In either case, and in every case, it’s a question of quantity; hit just the right, subtle amount, and you’re achieved something special.

But I’m going to insist, once again, that you let yourself be guided by tradition. I know, I know…some chef somewhere today (and I mean TODAY) will put hoja santa on an Australian mudbug for the very first time, and the world will change. Cool. New traditions should be born all the time. But let’s face it: it takes a thousand experiments before a new tradition starts to form. The rest of those experiments…say, 999 of them…are not going anywhere.

Am I tamping down your freedom? Sorry! Don’t mean to! Herb it up all you like! But I really think home cooking improves as we all learn more about what has worked for chefs over the last 200 years! And we start counting on things other than a small bottle or can from the supermarket to win the day!

Just to show you my love for herbs done right…here are some major traditional categories in which I adore, nay, require herbs:

GREEK FOOD. OMG. Dill rules. Just made some spanakopita the other night in which the dill ROCKED the spinach filling…such sympathetic flavors! Glad they discovered this about a million years ago! Throughout Greek cuisine, there is a very logical use of Mediterranean herbs…that makes the food taste Greek. No surprise…here’s a culture that has been herbing-up its wine for a few thousand years, in the form of pine (leading to the idiosyncratic wine Retsina, which I think is perfect with many Greek foods!)

ITALIAN FOOD. Duh! Neighboring Italy also loves its herbs, of course. Again, though, one must look to tradition. I do not want some herb-crazed chef creating for me a lobster risotto with rosemary!

MEXICAN/CARIBBEAN FOOD. And where would this be without cilantro? Yes, of course…I love cilantro in many of these dishes! In fact, cilantro almost gets a pass from me in this kind of cooking. My only caution would be: if you’re making a multi-course meal, don’t cilantro-ize everything!

THAI/VIETNAMESE FOOD. Wow. The conflation of several herbs at the same time in Thai salads, Vietnamese soups, and more, is an outstanding herb achievement in my mind. Pho…ain’t pho…without a small garden of mint leaves, holy basil leaves, and cilantro leaves going into it! THAT’s the taste of the dish!

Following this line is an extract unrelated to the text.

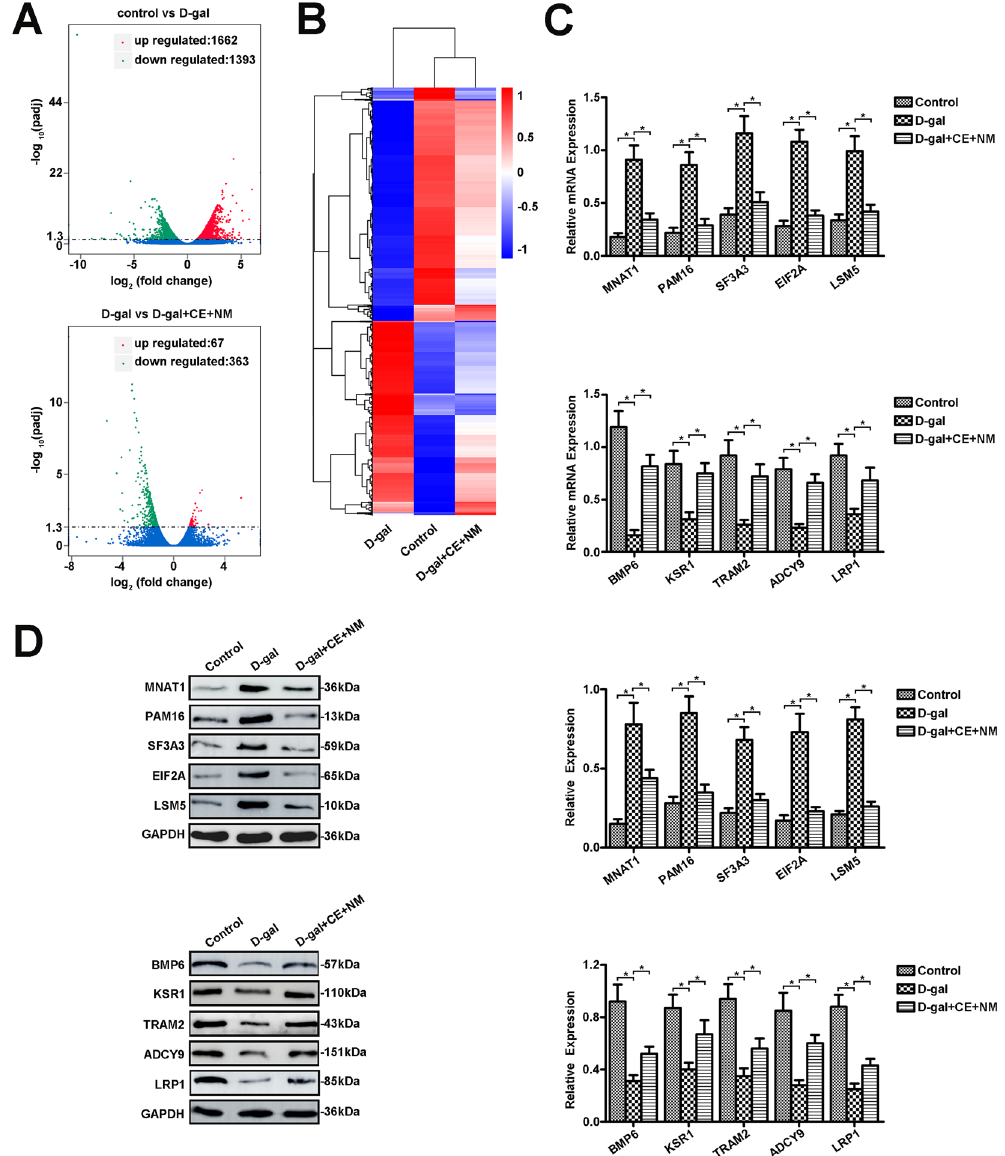
Figure 5. CE and NM supplement mediate the gene expression of BMSCs in aging rats. ( A ) Volcano plot distribution of differential genes was shown. The genes with significantly differential expression were displayed in red dot (up-regulation) and green dot (down-regulation). No significant differential genes were expressed in blue dots. ( B ) Cluster analysis of differential genes was shown. Red showed high expression of genes, and blue showed low expression of genes. The color from red to blue indicated that log10 (FPKM + 1) was from largest to smallest. ( C ) Relative gene levels of up-regulation, including MNAT1, PAM16, SF3A3, EIF2A and LSM5, and down-regulation, including BMP6, KSR1, TRAM2, ADCY9 and LRP1, were determined by qRT-PCR. ( D ) Protein expression was analyzed by Western blot. Values were mean ± SD of three independent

LASTLY, THE FOODS THAT REQUIRE HERBAL CAUTION. I would not go herb-happy, however, around traditional Spanish cooking; it is not traditional in the cuisine, and I think it’s no time to change that now. French food also requires some herb caution; yes, the south uses more herbs, but please don’t herb up the brilliant central and northern cuisine. Do you want marjoram in your onion soup? Oregano on your choucroute??? And, I would humbly argue, that when we cook our good old American classics…we should resist the herby-inventy thing. Boston baked beans? Southern fried chicken? Steamed lobster? California patty melt? Meat loaf? Try ’em all herb-free, giving your attention instead to COOKING them just right…and see if your love for the intrinsic flavors surpasseth not your love for McCormick’s!